The diet of Children's python consists of reptiles, birds, and small mammals, particularly microbats, which it catches by dangling from stalactites in caves, which they commonly inhabit, and snatching them out of the air as they fly past.

==Reproduction==
A. childreni is oviparous, with up to 25 eggs per clutch. Females brood their eggs through a seven-week incubation period by coiling around them and occasionally shivering to keep them warm, which also affords the eggs some protection from predators. Juveniles are heavily blotched, but gradually become reddish-brown or brown as they mature. The Stimson's variant often becomes more starkly contrasted by comparison as it matures depending on locality. Males in captivity have been seen to fight over females, suggesting these snakes will fight for mates in the wild. However, combat in wild individuals of this species has never been witnessed. When the males fight, they use their spurs to scratch their opponents, and will also strike and bite one another until one submits.

==Captivity==
Children's python is often kept as a pet worldwide due to its small size, docile temperament, strong feeding response, resiliency and easy captive care. It is often seen as a good beginner species for keeping reptiles, particularly snakes. High levels of hygiene will reduce the risk of disease transfer to pet owners. While not as popular or diverse in colours as ball pythons or other larger species, A. childreni can range in colour from albino and leucistic to ebony, melanistic, ghost, and piebald colour morphs to name a few. The varying colouration between individuals also makes it quite attractive to many who work with and breed exotic reptiles.

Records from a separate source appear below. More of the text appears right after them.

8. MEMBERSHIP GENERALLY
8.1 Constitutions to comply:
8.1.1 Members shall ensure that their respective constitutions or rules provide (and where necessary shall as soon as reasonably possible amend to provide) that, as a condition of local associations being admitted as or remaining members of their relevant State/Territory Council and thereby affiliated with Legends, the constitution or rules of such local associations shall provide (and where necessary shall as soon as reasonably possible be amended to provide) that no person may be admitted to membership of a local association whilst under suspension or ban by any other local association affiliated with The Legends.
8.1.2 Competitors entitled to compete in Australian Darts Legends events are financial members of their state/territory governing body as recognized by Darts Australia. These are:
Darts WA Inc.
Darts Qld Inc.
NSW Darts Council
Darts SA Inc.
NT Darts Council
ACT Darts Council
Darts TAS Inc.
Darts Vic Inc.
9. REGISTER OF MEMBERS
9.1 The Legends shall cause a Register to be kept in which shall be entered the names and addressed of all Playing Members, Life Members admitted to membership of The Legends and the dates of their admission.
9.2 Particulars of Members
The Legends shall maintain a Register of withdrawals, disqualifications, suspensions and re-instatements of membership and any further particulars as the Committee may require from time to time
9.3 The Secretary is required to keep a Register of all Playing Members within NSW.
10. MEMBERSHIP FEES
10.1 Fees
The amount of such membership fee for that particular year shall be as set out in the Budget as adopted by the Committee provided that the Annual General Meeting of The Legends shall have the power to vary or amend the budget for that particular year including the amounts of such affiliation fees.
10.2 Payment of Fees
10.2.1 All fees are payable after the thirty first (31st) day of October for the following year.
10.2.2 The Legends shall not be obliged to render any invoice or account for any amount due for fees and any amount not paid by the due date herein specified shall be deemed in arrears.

In captivity, the members of this genus are very tolerant of differing humidity levels ranging from 20%-80% due to the wide range of habitats they occur in, and shedding problems that occur in captive animals are usually the result of temperatures being too high or low rather than problems with humidity. Antaresia species are also fairly easy to breed, though some individuals (mostly males) may refuse to eat when they are interested in mating. The lifespan of captive specimens has been known to exceed 30 years. Juveniles are fed baby, hairless mice, while larger individuals can be fed on adult mice or small rats. Feeding should occur roughly once a fortnight.